By staff writer

Filmmakers expose Israel’s medicide in Gaza while slamming BBC’s complicity

May 11, 2026 - 21:45

TEHRAN — The creators of the documentary “Gaza: Doctors Under Attack” utilized the platform of the BAFTA TV Awards to expose Israel’s systematic medicide in Gaza while delivering a scathing rebuke of the BBC’s complicity in silencing the truth.

The film, which documents Israel’s deliberate targeting of healthcare workers, won the current affairs category on Sunday after being shelved by the BBC, a move critics say was a transparent attempt to shield Israel from international accountability. It was later broadcast by Channel 4.

Accepting the honor at London’s Royal Festival Hall, journalist and presenter Ramita Navai disclosed that the investigation, which the BBC originally funded but refused to broadcast, said that more than 1,700 Palestinian health workers have been killed and over 400 abducted by Israeli forces since October 7, 2023.

Invoking United Nations terminology, Navai described the calculated assault on hospitals and medical personnel as “medicide.”

She condemned the BBC’s decision to drop the film over supposed concerns about “impartiality,” declaring, “We refuse to be silenced and censored.”

Navai dedicated the victory to the medical professionals currently held in Israeli prisons, many of whom have faced torture and forced disappearances.

Executive producer Ben De Pear pointedly challenged the BBC on stage, asking: “Given you dropped our film, will you drop us from the BAFTA screening later tonight?” His concern proved valid, as the broadcaster edited portions of Navai’s remarks from the televised version of the ceremony.

The incident has reignited intense criticism of the BBC’s pro-Israel bias. Freedom of Information disclosures from April 2026 show that top BBC executives met with pro-Israel groups nine times since the onset of the regime’s genocidal campaign of aggression against Gaza, while meeting with Palestinian representatives only once.

This institutional alignment echoes a July 2025 open letter signed by over 100 BBC employees, who characterized the state broadcaster as a “mouthpiece” for Israel.

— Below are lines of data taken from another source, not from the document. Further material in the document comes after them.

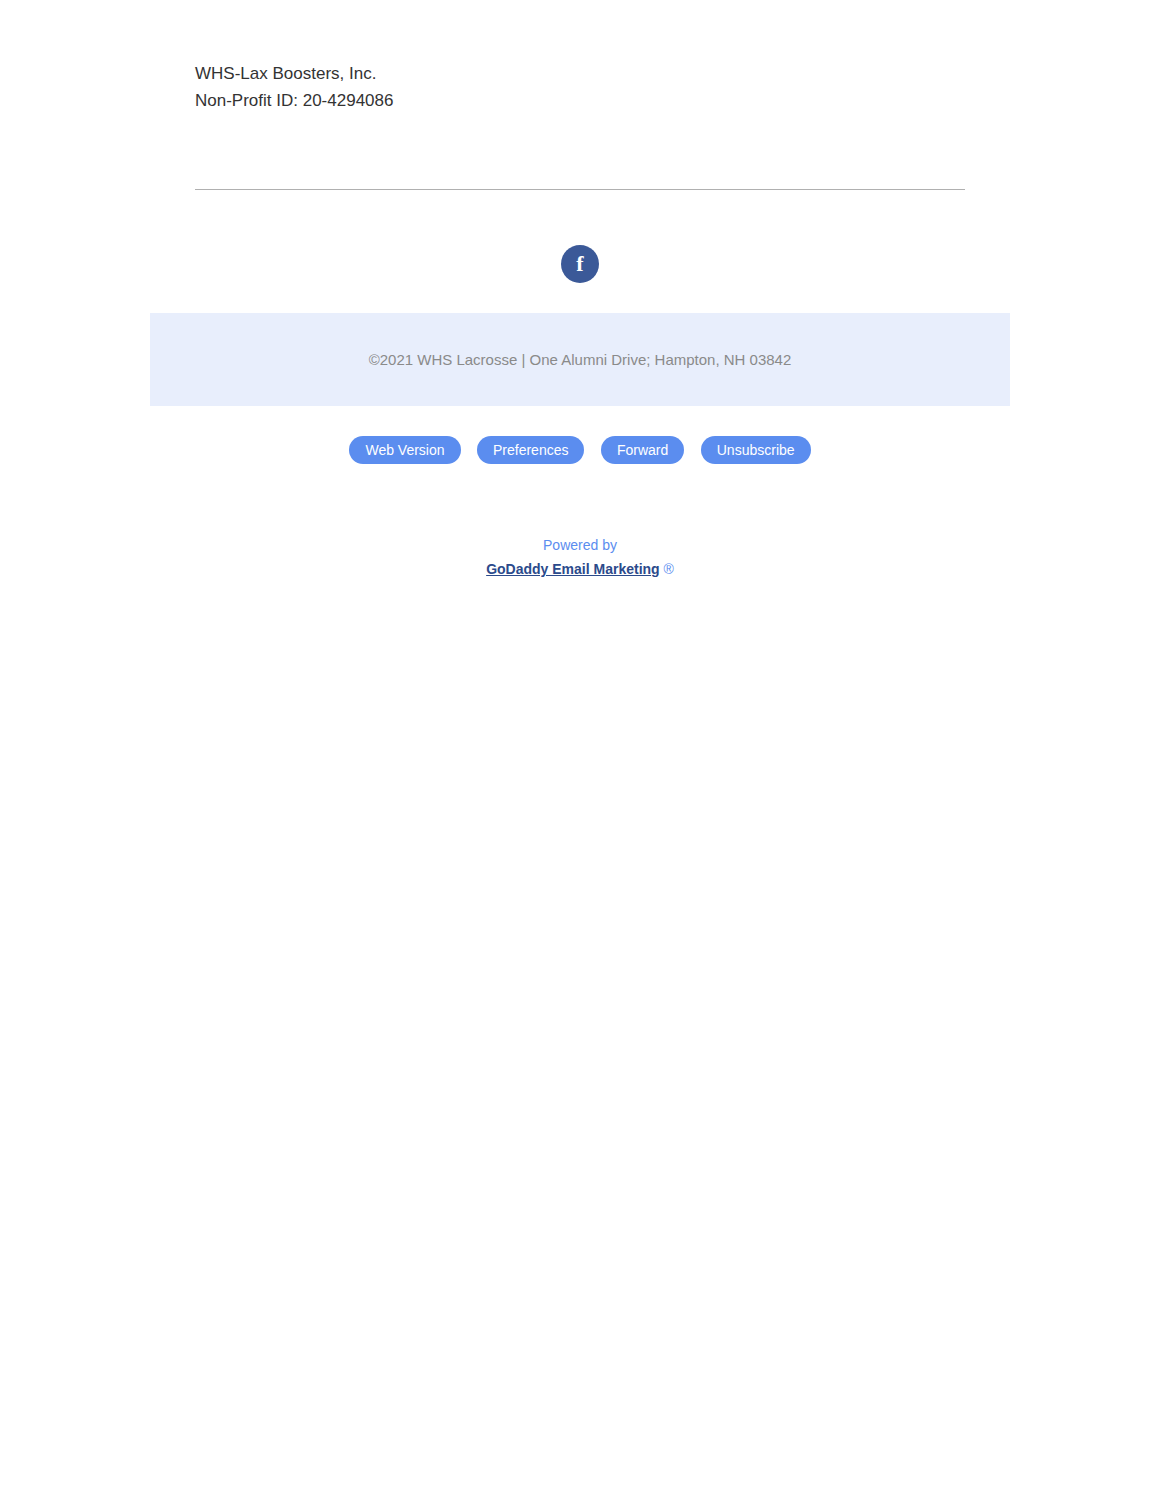WHS-Lax Boosters, Inc.
Non-Profit ID: 20-4294086
f
©2021 WHS Lacrosse | One Alumni Drive; Hampton, NH 03842
Web Version Preferences Forward Unsubscribe
Powered by
GoDaddy Email Marketing ®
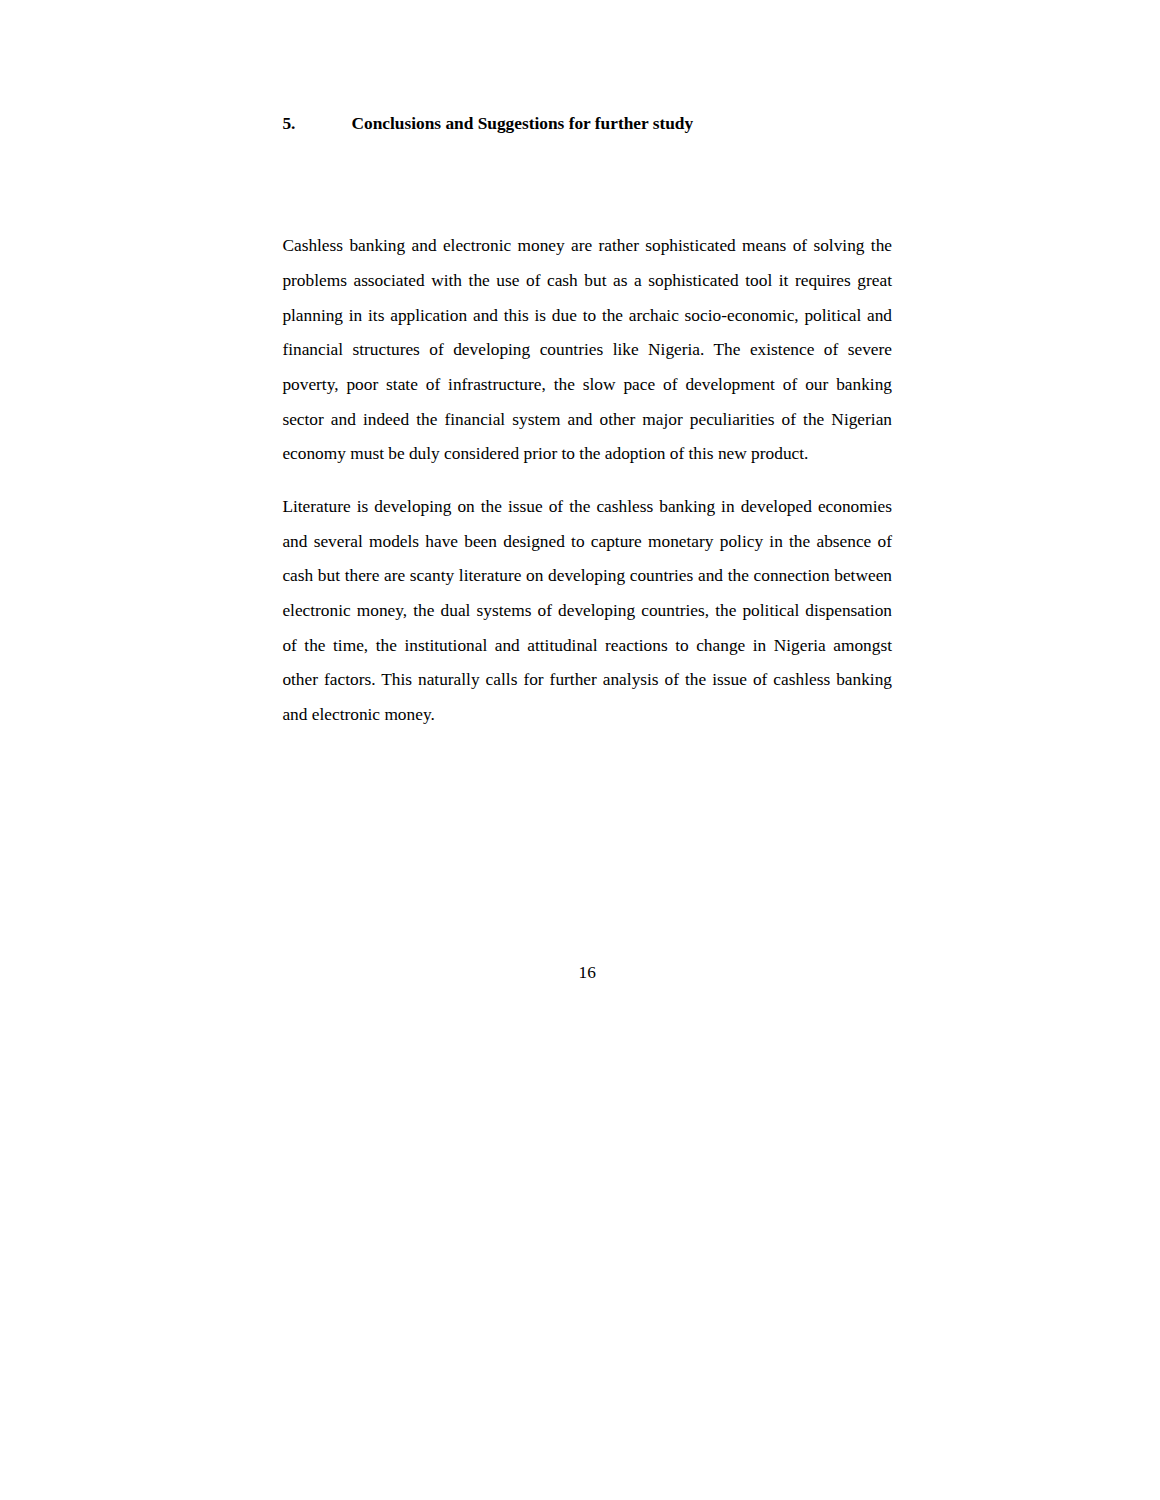5. Conclusions and Suggestions for further study
Cashless banking and electronic money are rather sophisticated means of solving the problems associated with the use of cash but as a sophisticated tool it requires great planning in its application and this is due to the archaic socio-economic, political and financial structures of developing countries like Nigeria. The existence of severe poverty, poor state of infrastructure, the slow pace of development of our banking sector and indeed the financial system and other major peculiarities of the Nigerian economy must be duly considered prior to the adoption of this new product.
Literature is developing on the issue of the cashless banking in developed economies and several models have been designed to capture monetary policy in the absence of cash but there are scanty literature on developing countries and the connection between electronic money, the dual systems of developing countries, the political dispensation of the time, the institutional and attitudinal reactions to change in Nigeria amongst other factors. This naturally calls for further analysis of the issue of cashless banking and electronic money.
16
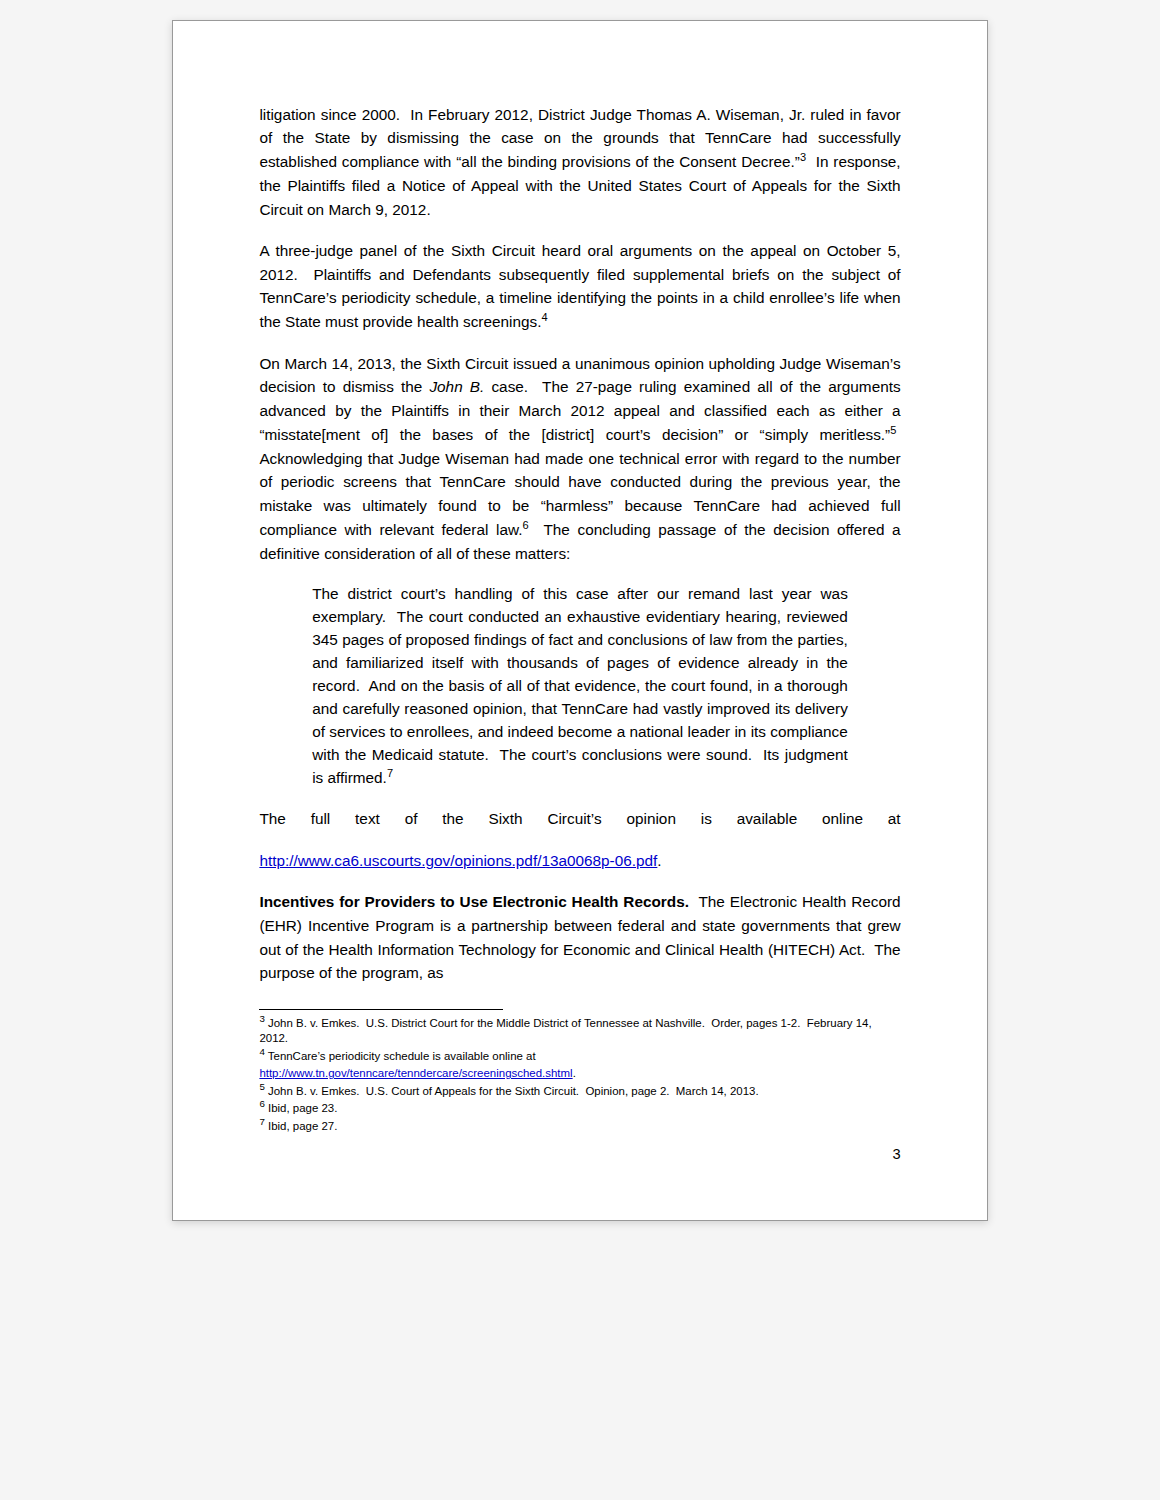litigation since 2000. In February 2012, District Judge Thomas A. Wiseman, Jr. ruled in favor of the State by dismissing the case on the grounds that TennCare had successfully established compliance with “all the binding provisions of the Consent Decree.”3 In response, the Plaintiffs filed a Notice of Appeal with the United States Court of Appeals for the Sixth Circuit on March 9, 2012.
A three-judge panel of the Sixth Circuit heard oral arguments on the appeal on October 5, 2012. Plaintiffs and Defendants subsequently filed supplemental briefs on the subject of TennCare’s periodicity schedule, a timeline identifying the points in a child enrollee’s life when the State must provide health screenings.4
On March 14, 2013, the Sixth Circuit issued a unanimous opinion upholding Judge Wiseman’s decision to dismiss the John B. case. The 27-page ruling examined all of the arguments advanced by the Plaintiffs in their March 2012 appeal and classified each as either a “misstate[ment of] the bases of the [district] court’s decision” or “simply meritless.”5 Acknowledging that Judge Wiseman had made one technical error with regard to the number of periodic screens that TennCare should have conducted during the previous year, the mistake was ultimately found to be “harmless” because TennCare had achieved full compliance with relevant federal law.6 The concluding passage of the decision offered a definitive consideration of all of these matters:
The district court’s handling of this case after our remand last year was exemplary. The court conducted an exhaustive evidentiary hearing, reviewed 345 pages of proposed findings of fact and conclusions of law from the parties, and familiarized itself with thousands of pages of evidence already in the record. And on the basis of all of that evidence, the court found, in a thorough and carefully reasoned opinion, that TennCare had vastly improved its delivery of services to enrollees, and indeed become a national leader in its compliance with the Medicaid statute. The court’s conclusions were sound. Its judgment is affirmed.7
The full text of the Sixth Circuit’s opinion is available online at
http://www.ca6.uscourts.gov/opinions.pdf/13a0068p-06.pdf.
Incentives for Providers to Use Electronic Health Records. The Electronic Health Record (EHR) Incentive Program is a partnership between federal and state governments that grew out of the Health Information Technology for Economic and Clinical Health (HITECH) Act. The purpose of the program, as
3 John B. v. Emkes. U.S. District Court for the Middle District of Tennessee at Nashville. Order, pages 1-2. February 14, 2012.
4 TennCare’s periodicity schedule is available online at
http://www.tn.gov/tenncare/tenndercare/screeningsched.shtml.
5 John B. v. Emkes. U.S. Court of Appeals for the Sixth Circuit. Opinion, page 2. March 14, 2013.
6 Ibid, page 23.
7 Ibid, page 27.
3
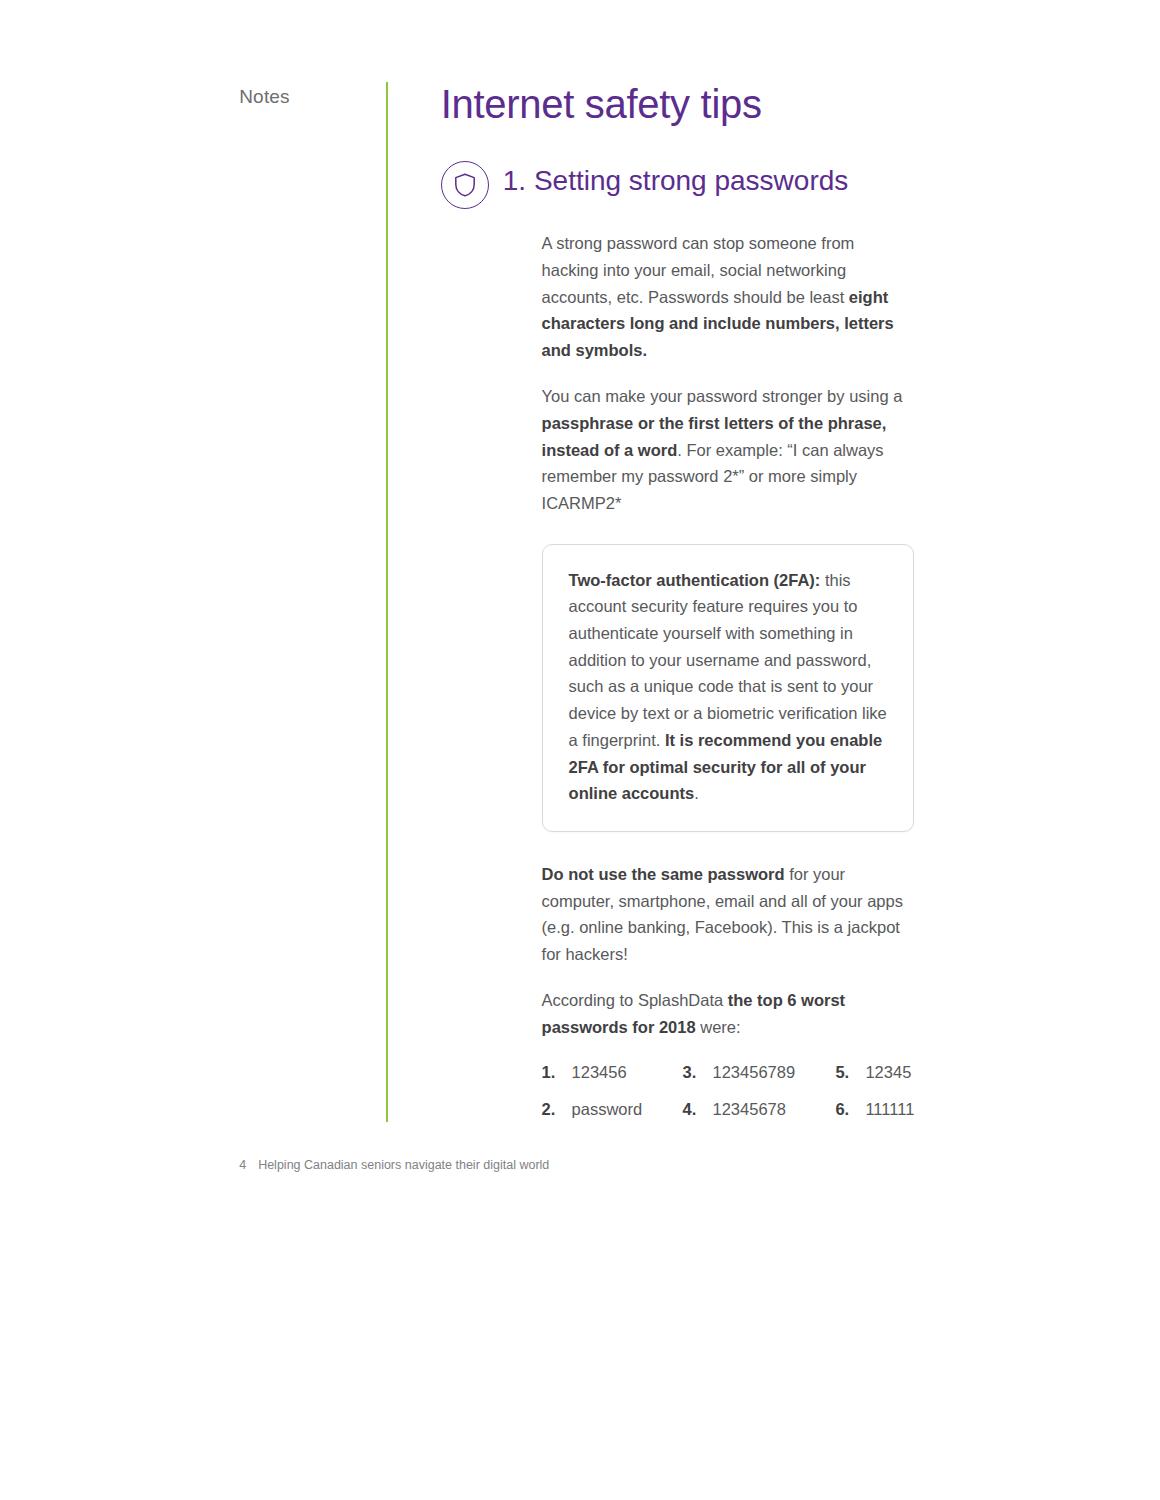Notes
Internet safety tips
1. Setting strong passwords
A strong password can stop someone from hacking into your email, social networking accounts, etc. Passwords should be least eight characters long and include numbers, letters and symbols.
You can make your password stronger by using a passphrase or the first letters of the phrase, instead of a word. For example: “I can always remember my password 2*” or more simply ICARMP2*
Two-factor authentication (2FA): this account security feature requires you to authenticate yourself with something in addition to your username and password, such as a unique code that is sent to your device by text or a biometric verification like a fingerprint. It is recommend you enable 2FA for optimal security for all of your online accounts.
Do not use the same password for your computer, smartphone, email and all of your apps (e.g. online banking, Facebook). This is a jackpot for hackers!
According to SplashData the top 6 worst passwords for 2018 were:
1. 123456
2. password
3. 123456789
4. 12345678
5. 12345
6. 111111
4 Helping Canadian seniors navigate their digital world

This suppression occurs against a backdrop of unparalleled carnage. Since the beginning of the genocidal campaign, the Israeli military has killed more than 72,000 Palestinians and wounded at least 172,000 others, the majority being children and women.

Israel has also systematically leveled Gaza’s civilian infrastructure, including schools, power plants, and water reservoirs, turning the besieged territory into a landscape of ruins where survivors are denied even the most basic medical care.

To ensure its crimes remain hidden, the regime has killed more than 270 journalists and destroyed at least 150 media institutions.

De Pear praised the bravery of Gaza-based journalists Jaber Badwan and Osana Al Ashi, whose footage provided the backbone of the film. He noted that the production team “woke up every day wondering if the two journalists on the ground were still alive.”

The documentary’s success, despite the BBC’s attempts to bury it, serves as a testament to the resilience of the Palestinian narrative and a reminder that the world is increasingly refusing to accept the sanitized versions of Israel’s genocidal war offered by Western media conglomerates.